━━━ Data shown

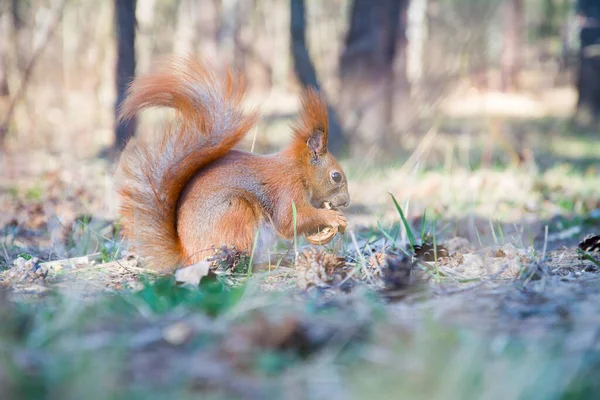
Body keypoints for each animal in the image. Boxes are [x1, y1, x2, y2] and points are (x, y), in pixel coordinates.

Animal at [115, 57, 350, 272]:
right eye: (336, 176)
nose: (347, 202)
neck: (299, 171)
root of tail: (187, 255)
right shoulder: (287, 189)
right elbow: (290, 220)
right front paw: (332, 217)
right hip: (236, 214)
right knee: (247, 263)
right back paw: (269, 264)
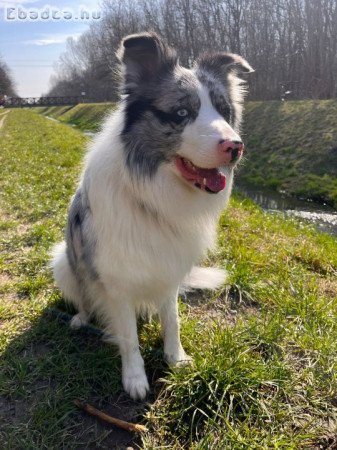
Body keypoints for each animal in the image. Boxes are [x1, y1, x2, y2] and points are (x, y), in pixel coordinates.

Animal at [51, 31, 252, 400]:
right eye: (182, 112)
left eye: (224, 110)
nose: (235, 147)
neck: (155, 193)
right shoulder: (116, 282)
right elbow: (129, 337)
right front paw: (135, 378)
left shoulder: (170, 270)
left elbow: (172, 321)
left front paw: (176, 358)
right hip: (63, 259)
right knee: (84, 298)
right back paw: (80, 319)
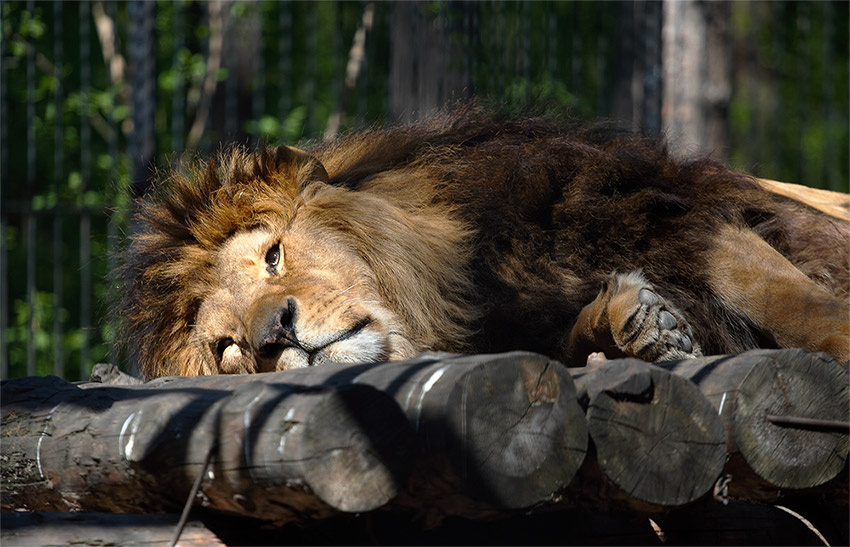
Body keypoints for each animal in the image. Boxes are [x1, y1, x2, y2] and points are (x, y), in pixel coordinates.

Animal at [116, 108, 850, 379]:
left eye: (273, 256)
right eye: (229, 348)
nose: (275, 335)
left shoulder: (678, 219)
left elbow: (797, 305)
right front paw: (638, 326)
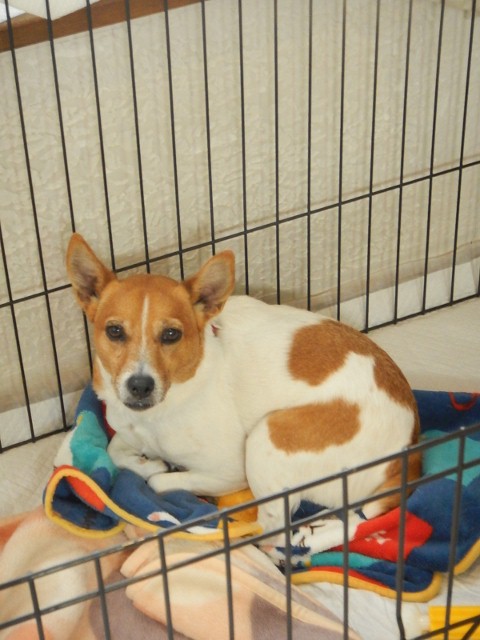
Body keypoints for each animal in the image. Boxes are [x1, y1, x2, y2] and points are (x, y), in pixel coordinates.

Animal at [67, 233, 421, 535]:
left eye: (171, 335)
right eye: (115, 331)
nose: (140, 385)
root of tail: (407, 456)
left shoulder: (229, 470)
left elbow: (157, 482)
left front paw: (163, 471)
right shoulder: (125, 430)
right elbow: (115, 451)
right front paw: (146, 460)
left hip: (269, 435)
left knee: (272, 525)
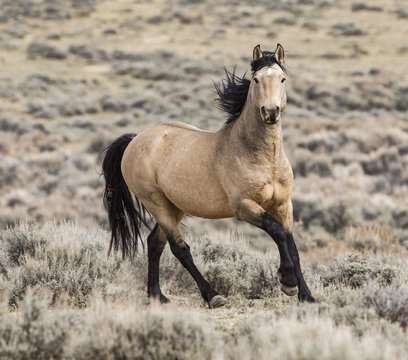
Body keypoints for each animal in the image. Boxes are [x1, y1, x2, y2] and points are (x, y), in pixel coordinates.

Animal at [103, 43, 316, 308]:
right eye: (256, 79)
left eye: (282, 79)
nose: (270, 112)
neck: (264, 158)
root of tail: (135, 140)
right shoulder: (243, 206)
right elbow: (276, 231)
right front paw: (287, 281)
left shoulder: (283, 203)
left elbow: (292, 245)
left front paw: (306, 295)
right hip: (156, 202)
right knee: (179, 248)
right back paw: (213, 295)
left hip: (174, 206)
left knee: (155, 243)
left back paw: (157, 296)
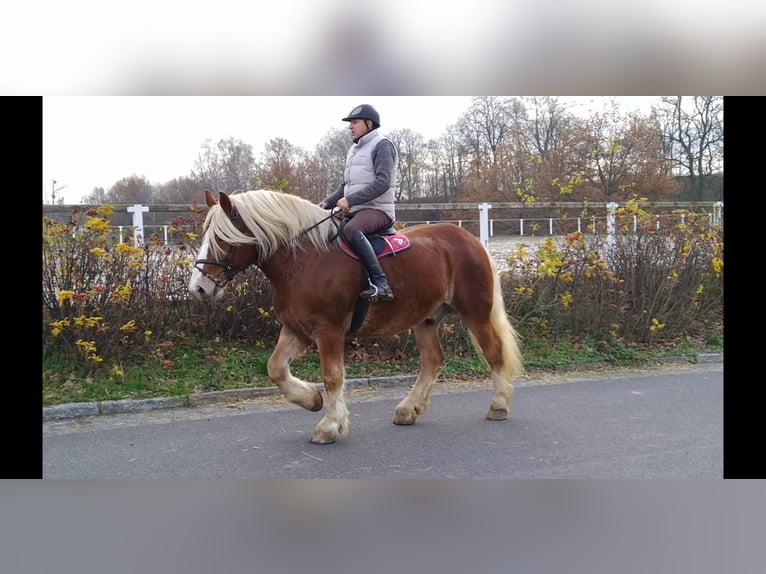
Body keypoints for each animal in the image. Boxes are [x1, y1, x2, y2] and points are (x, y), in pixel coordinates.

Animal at [190, 189, 528, 446]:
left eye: (223, 238)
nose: (199, 288)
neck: (304, 260)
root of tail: (469, 239)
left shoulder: (328, 330)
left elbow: (333, 376)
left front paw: (330, 426)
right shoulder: (296, 329)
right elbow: (276, 369)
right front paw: (312, 400)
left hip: (475, 312)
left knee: (493, 352)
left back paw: (499, 405)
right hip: (426, 319)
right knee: (433, 360)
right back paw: (409, 409)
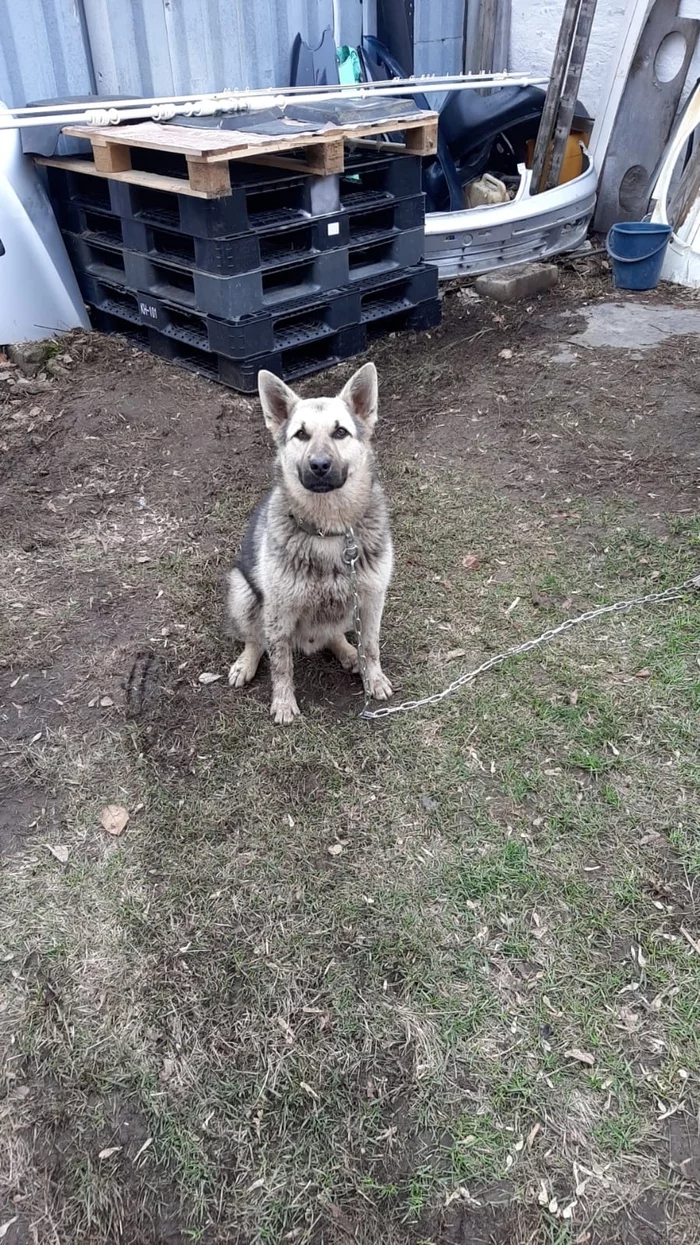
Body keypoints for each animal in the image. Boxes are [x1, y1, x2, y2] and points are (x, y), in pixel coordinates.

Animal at [227, 361, 393, 727]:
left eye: (340, 432)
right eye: (301, 434)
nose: (319, 466)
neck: (328, 531)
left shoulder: (371, 600)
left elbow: (371, 647)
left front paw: (372, 678)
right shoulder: (278, 611)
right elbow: (280, 664)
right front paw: (283, 701)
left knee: (335, 635)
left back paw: (348, 653)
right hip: (242, 592)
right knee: (255, 639)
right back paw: (247, 661)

━━━━━━

◆ Exercise ◆
In the material above, the stretch from the line with "left shoulder: (170, 270)" through the line with "right elbow: (276, 369)" is to be given again exactly, minus the pictures.

◆ Result of the task ◆
left shoulder: (170, 270)
left elbow: (172, 321)
left front paw: (176, 358)
right hip: (63, 259)
right knee: (84, 298)
right back paw: (80, 319)
Body keypoints for each animal in the image. Boxes are [x1, y1, x2, y2] and points are (x, y), in pixel coordinates.

Animal at [116, 108, 850, 379]:
left eye: (273, 256)
right eye: (229, 348)
nose: (275, 335)
left shoulder: (678, 219)
left elbow: (797, 305)
right front paw: (638, 326)
Body keypoints for each animal in the image. Boxes are [x1, y1, x2, y2] and points are (x, y), in pixel coordinates.

Animal at [67, 233, 421, 535]:
left eye: (171, 335)
right eye: (115, 331)
nose: (140, 385)
root of tail: (407, 456)
left shoulder: (229, 470)
left elbow: (157, 482)
left front paw: (163, 471)
right shoulder: (125, 430)
right elbow: (115, 451)
right front paw: (146, 460)
left hip: (269, 435)
left knee: (272, 525)
Body keypoints for each animal in the image. Boxes are [x1, y1, x2, y2] and points are (x, y), in pixel coordinates.

Animal at [103, 43, 316, 308]:
right eye: (256, 79)
left eye: (282, 79)
nose: (270, 112)
neck: (264, 158)
root of tail: (135, 140)
right shoulder: (243, 206)
right elbow: (276, 231)
right front paw: (287, 281)
left shoulder: (283, 203)
left elbow: (292, 245)
left front paw: (306, 295)
right hip: (156, 202)
right knee: (179, 248)
right back paw: (213, 295)
left hip: (174, 206)
left knee: (155, 243)
left back paw: (157, 296)
Body keypoints for each animal in the image. Boxes are [x1, y1, x2, y2] and points are (x, y), in pixel coordinates.

Animal at [190, 189, 528, 446]:
left eye: (223, 238)
nose: (199, 288)
neck: (304, 260)
root of tail: (469, 239)
left shoulder: (328, 330)
left elbow: (333, 376)
left front paw: (330, 426)
right shoulder: (296, 329)
right elbow: (276, 369)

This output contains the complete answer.